Yeager licked his lips, shifting slightly from one foot to the other, like a little boy.

Deirdre stepped so close to him that her body touched his. “Or whatever,” she whispered.

“Uh … Dee…” Something close to panic flashed in Yeager’s eyes. “I’m old enough to be your father, you know.”

“Do you want me to call you Daddy?”

He gulped hard. “I … I’ve got two kids your age … older,” he stuttered. “My ex-wife has custody of them. Back in Arizona.”

“That’s a long way from here,” Deirdre murmured.

“I gotta go!” Yeager said. “I gotta review the simulation data and get ready for a meeting tomorrow with the launch crew.”

“Do you have to?” Deirdre importuned.

“See you!” said Yeager. He turned and hurried down the passageway. Deirdre smiled knowingly as she watched him, a big hulking figure shambling along, running away from her. The more they talk, she knew, the less they act.

Katherine Westfall misunderstood her smile.

“You enjoyed your time with Dr.

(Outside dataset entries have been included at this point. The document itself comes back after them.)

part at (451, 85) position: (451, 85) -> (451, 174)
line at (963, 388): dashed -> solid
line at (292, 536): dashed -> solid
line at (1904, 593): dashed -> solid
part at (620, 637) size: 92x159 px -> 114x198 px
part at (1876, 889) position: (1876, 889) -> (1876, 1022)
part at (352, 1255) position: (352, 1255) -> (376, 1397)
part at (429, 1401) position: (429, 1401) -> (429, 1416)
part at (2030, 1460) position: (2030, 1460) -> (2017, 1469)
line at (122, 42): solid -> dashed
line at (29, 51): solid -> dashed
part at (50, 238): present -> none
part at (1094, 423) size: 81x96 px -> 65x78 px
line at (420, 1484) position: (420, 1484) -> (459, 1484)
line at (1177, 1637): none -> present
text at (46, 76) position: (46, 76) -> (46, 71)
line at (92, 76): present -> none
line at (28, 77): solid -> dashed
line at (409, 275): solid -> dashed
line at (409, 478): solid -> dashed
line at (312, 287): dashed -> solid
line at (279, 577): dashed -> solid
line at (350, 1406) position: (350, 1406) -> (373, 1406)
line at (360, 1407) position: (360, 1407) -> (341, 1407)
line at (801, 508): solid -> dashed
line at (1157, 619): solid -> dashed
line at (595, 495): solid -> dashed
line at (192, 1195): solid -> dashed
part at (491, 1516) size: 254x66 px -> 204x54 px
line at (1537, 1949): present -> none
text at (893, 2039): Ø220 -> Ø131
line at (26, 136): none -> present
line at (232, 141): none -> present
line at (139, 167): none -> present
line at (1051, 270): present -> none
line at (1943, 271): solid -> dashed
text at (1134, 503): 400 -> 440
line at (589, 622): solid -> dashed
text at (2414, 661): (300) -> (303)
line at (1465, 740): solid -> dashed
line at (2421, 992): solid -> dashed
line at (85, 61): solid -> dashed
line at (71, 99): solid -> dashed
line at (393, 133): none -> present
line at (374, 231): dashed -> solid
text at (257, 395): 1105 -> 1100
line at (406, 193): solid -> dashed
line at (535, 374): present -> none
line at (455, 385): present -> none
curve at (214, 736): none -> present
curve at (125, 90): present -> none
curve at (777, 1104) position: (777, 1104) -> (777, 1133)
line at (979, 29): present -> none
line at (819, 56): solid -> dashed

Yeager, it seems,” Westfall said.

Deirdre sighed. “He’s a dear man. A very dear man.”

Westfall eyed her carefully for several silent moments. Then, “How’s your therapy going?”

Startled by the sudden change of subject, Deirdre said, “Dr. Mandrill says my condition is under control.”

“That’s good. And as long as you continue to keep me informed about your colleagues’ progress, we’ll be able to keep your condition under control.”

Deirdre saw perfectly well what she really meant. She’ll be able to keep me under control.

LAUNCH

You’re the launch director?” Max Yeager asked, his eyes wide with disbelief.

“I am,” said Linda Vishnevskaya, standing before Yeager and looking up at him with unflappable tenacity. She was a tiny woman, barely as tall as Yeager’s shoulder and elfin slim. Her curly golden hair was like a sunburst in the drab control center, her violet eyes calm and steady.

Almost truculently, Yeager asked, “How many launches have you directed?”

“Every one of them, since I first came to the station four years ago.”